What you need to do »
Lay out everything from the line containing "mousetracking_pretrial_fixcross, mousetracking_trial" down to the end of the entries as a Markdown table with the columns Row and Line, numbering each line and skipping blank ones. Leave the pictures out of the table.

● ● ● ● ●

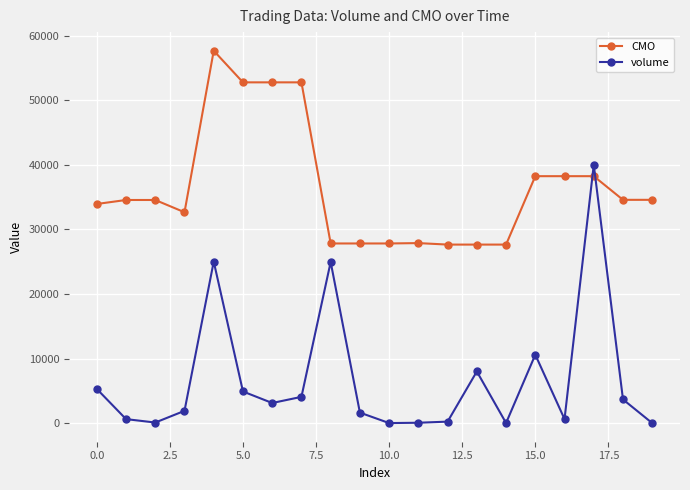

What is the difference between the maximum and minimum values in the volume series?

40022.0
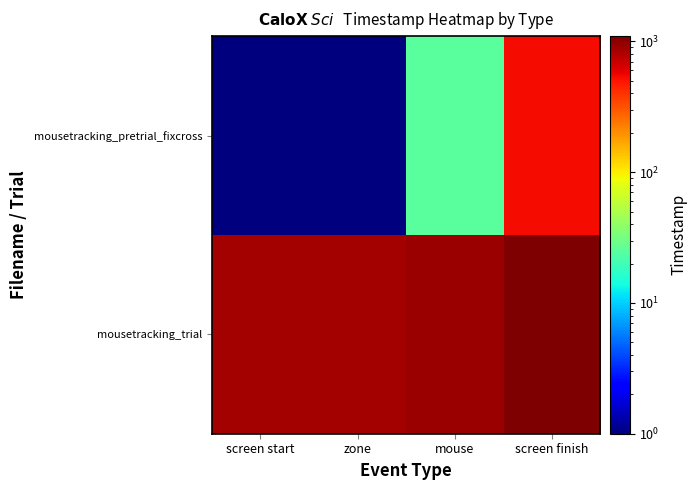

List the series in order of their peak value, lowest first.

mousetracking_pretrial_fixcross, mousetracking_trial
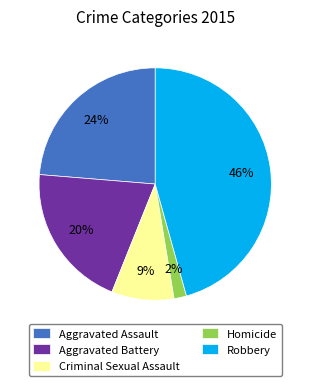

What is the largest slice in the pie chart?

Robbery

● ● ● ● ●

Solution to this problem »
| Row | Line |
|---|---|
| 1 | mousetracking_pretrial_fixcross, mousetracking_trial |
| 2 | What is the largest slice in the pie chart? |
| 3 | Robbery |